Apply this to the back-and-forth condition. We want to add an a at the front of the list of ai’s, but this doesn’t affect the reasoning. For any a,a1,…,an∈M we have a code c∈M for the type of a,a1,…,an, in the sense that
M⊧[c]i =1 ⇔ M⊧ψi(a,a1,…,an)
Say S is the set {i∈ℕ : [c]i =1}. Since SSy(M)=SSy(N), S also belongs to SSy(N), and so there is a d∈N that codes it.
We want to show that the set
{[d]i =1 ↔ ψi(x,b1,…,bn) : i∈ℕ}
is realized in N by some x=b. In other words, N⊧ψi(b,b1,…,bn) ⇔ N⊧[d]i =1. This will insure that the types of (a,a1,…,an) in M and (b,b1,…,bn) in N are the same. Since N is recursively saturated, and the set {⌜[u]i =1 ↔ ψi(x,x1,…,xn)⌝ : i∈ℕ} is recursive, it’s enough to show that the set is finitely satisfiable. In other words, for any finite set I⊂ℕ, there is a b∈N such that
N ⊧ ⋀i∈I ( [d]i =1 ↔ ψi(b,b1,…,bn) )
Or in other words,
N ⊧ ∃x ⋀i∈I ( [d]i =1 ↔ ψi(x,b1,…,bn) )
Or splitting I up into the positions where [d]i =1 and where [d]i =0, say I=J⊔K:
N ⊧ ∃x ( ⋀i∈J ψi(x,b1,…,bn) ∧ ⋀i∈K ¬ψi(x,b1,…,bn) )

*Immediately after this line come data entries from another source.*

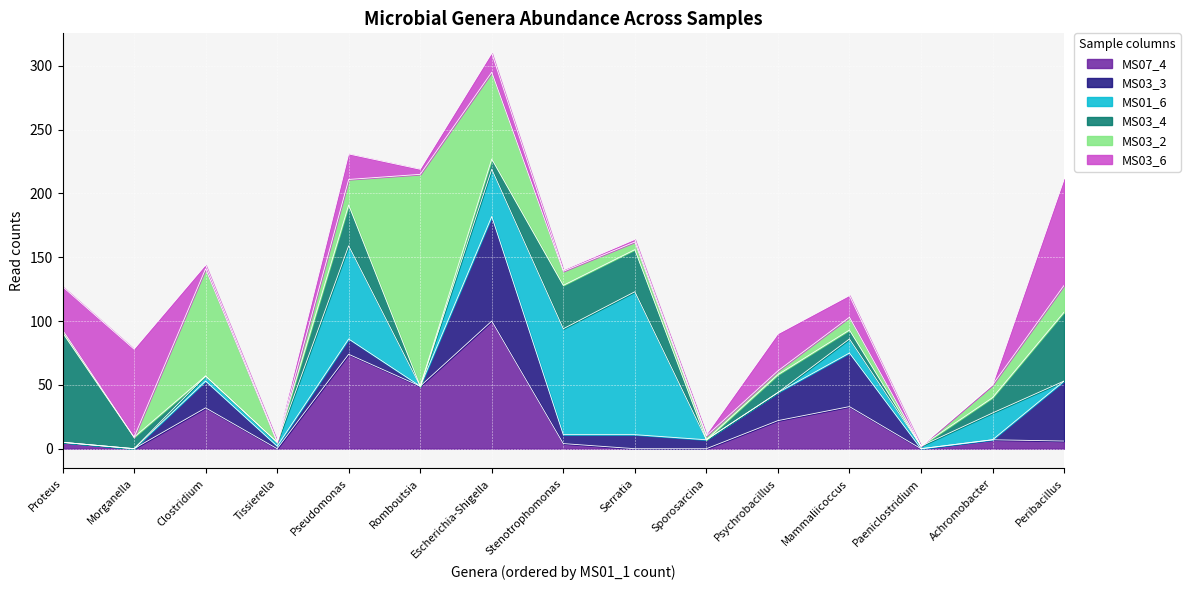

Which series ends up on top after the final intersection of MS03_2 and MS01_6?

MS03_2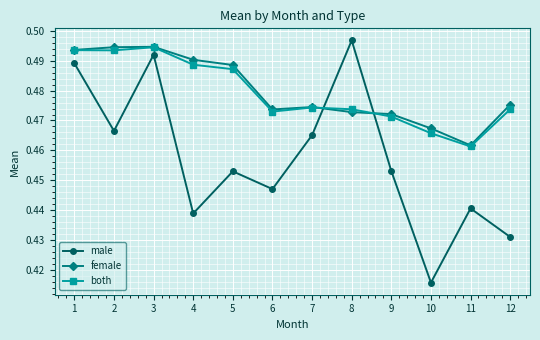

Which category has the lowest value across all series?

10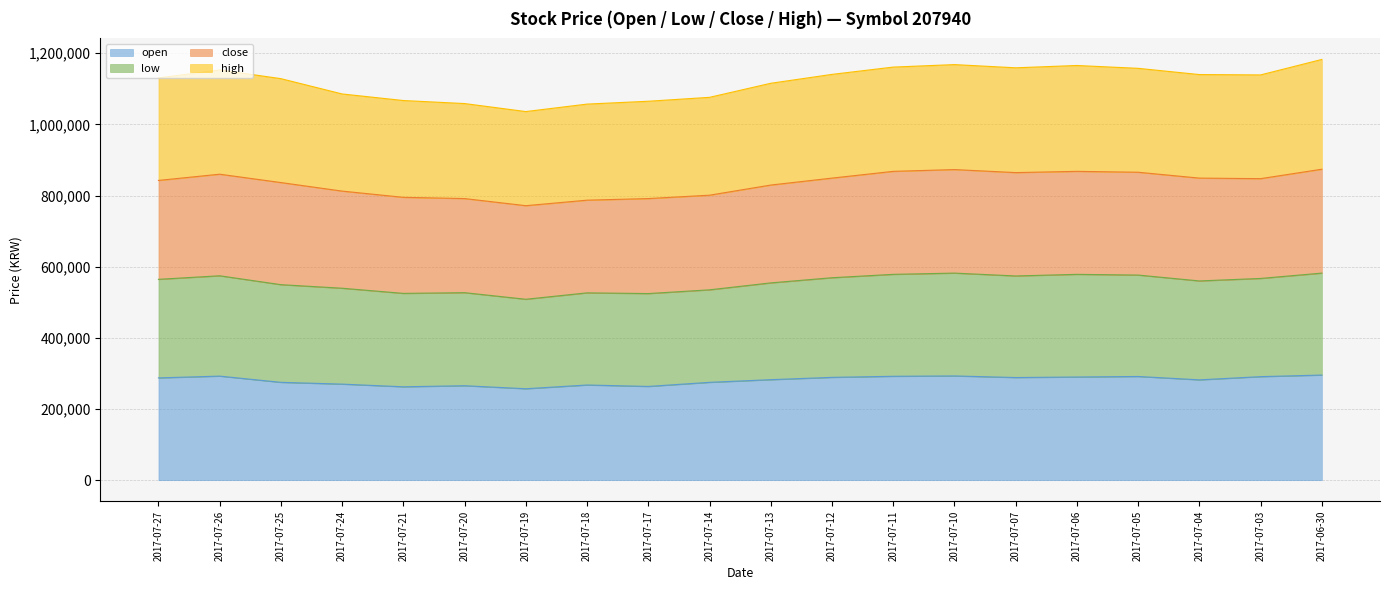

What is the total value across all series at 2017-07-06?

1165500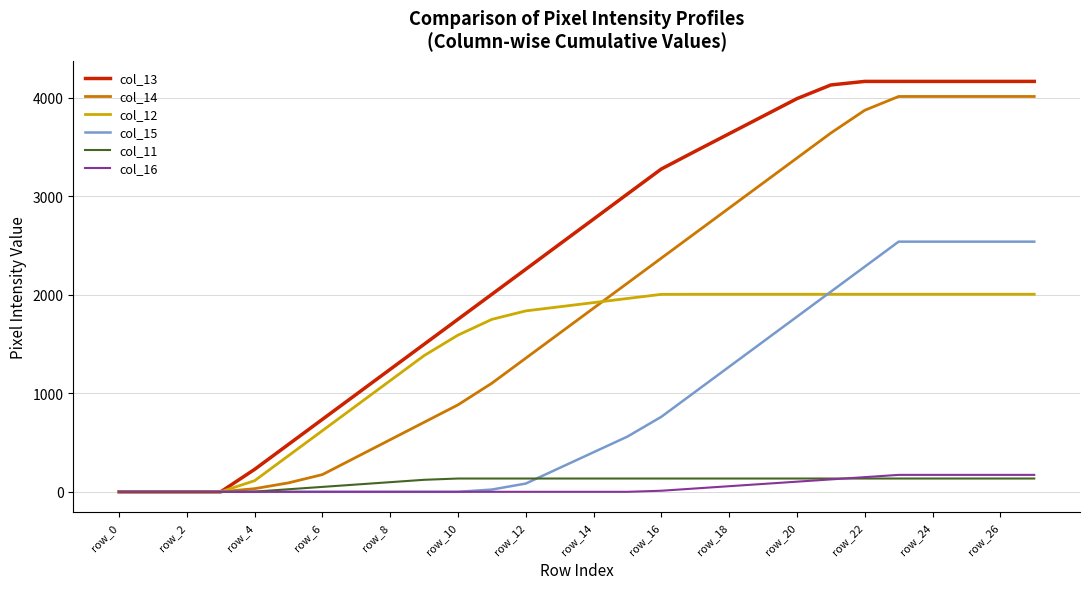

Which series has the largest range (max minus min)?

col_13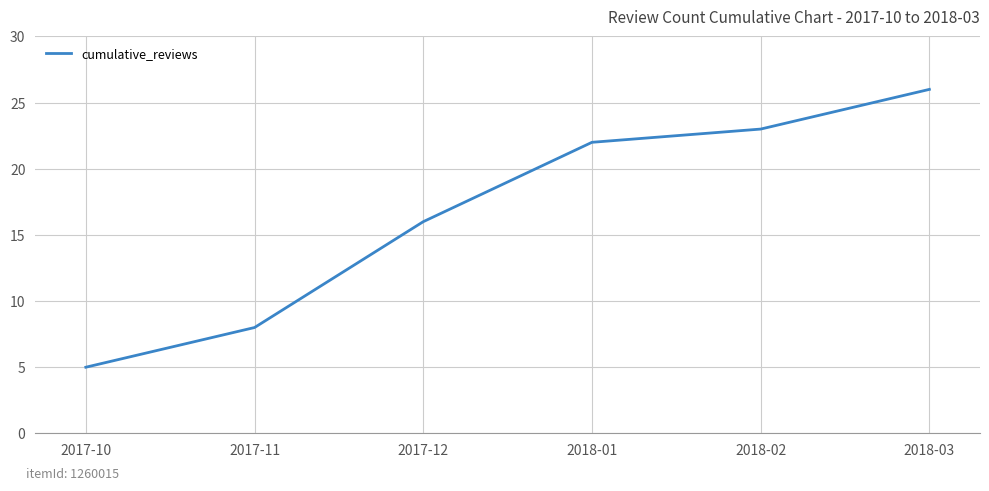

At which category does the chart reach its peak across all series?

2018-03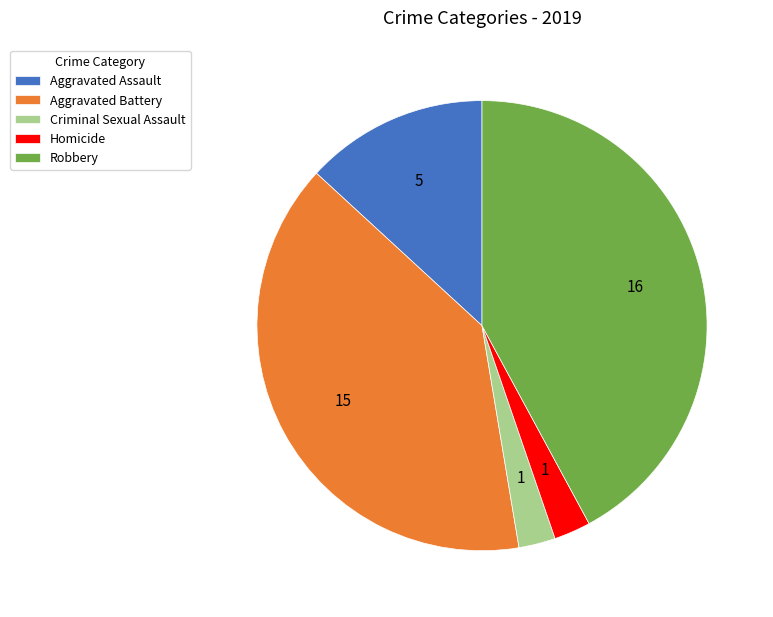

Which has a higher value, Aggravated Assault or Robbery?

Robbery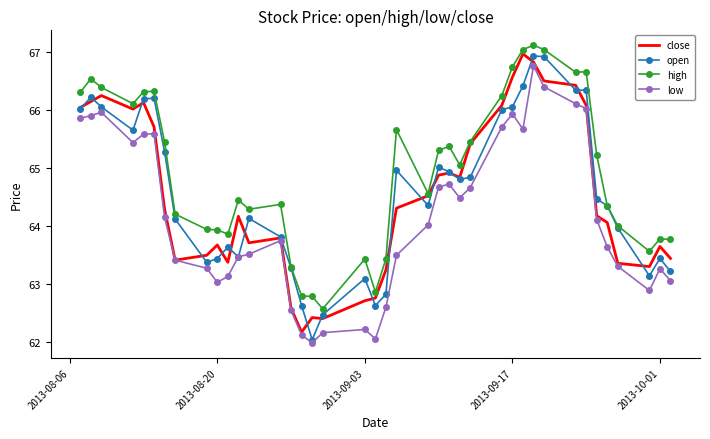

What is the lowest value of the close series?

62.2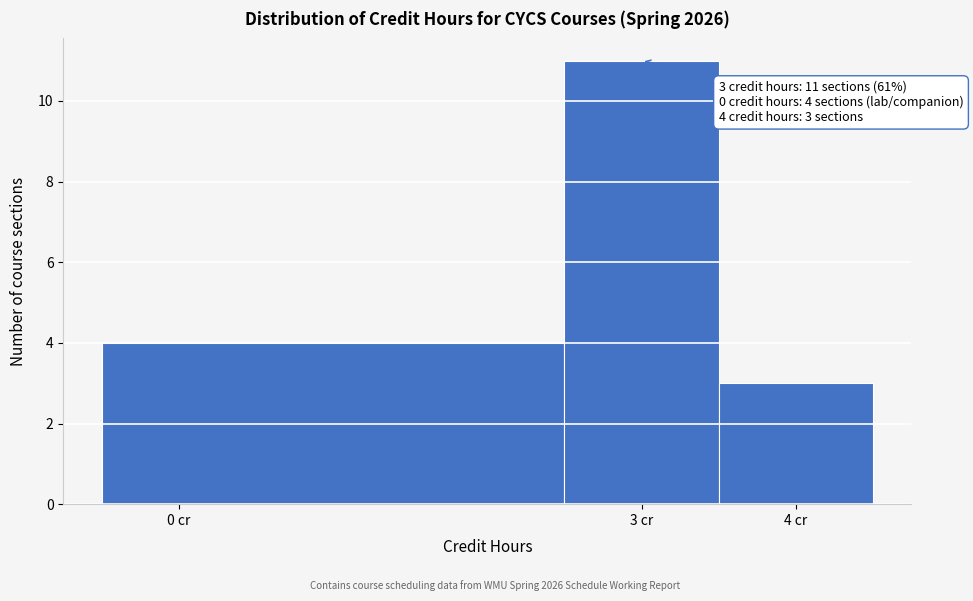

Which range on the x-axis has the tallest bar?

2.5 to 3.5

But the n-type of (b1,…,bn) records the truth or falsity of this ∃x (foo) sentence. And the n-type of (b1,…,bn) is inductively assumed to equal the n-type of (a1,…,an). So the corresponding assertion about M,
M ⊧ ∃x ( ⋀i∈J ψi(x,a1,…,an) ∧ ⋀i∈K ¬ψi(x,a1,…,an) )
is true by the way c was obtained. So our set {[d]i =1 ↔ ψi(x,b1,…,bn) : i∈ℕ} is finitely satisfiable—done, Done, and DONE!
(The ‘done’ is for finite satisfiability, the ‘Done’ is for the result of this section, and the ‘DONE’ is for Enayat’s Theorem 7.)
It’s been a long road.
JB: Hurrah! I apologize for being so quiet, much like Socrates’ partners in Plato’s later dialogues It will take me a while to catch up. But congratulations: this whole series will be go-to reading for anyone who wants to understand nonstandard models of arithmetic.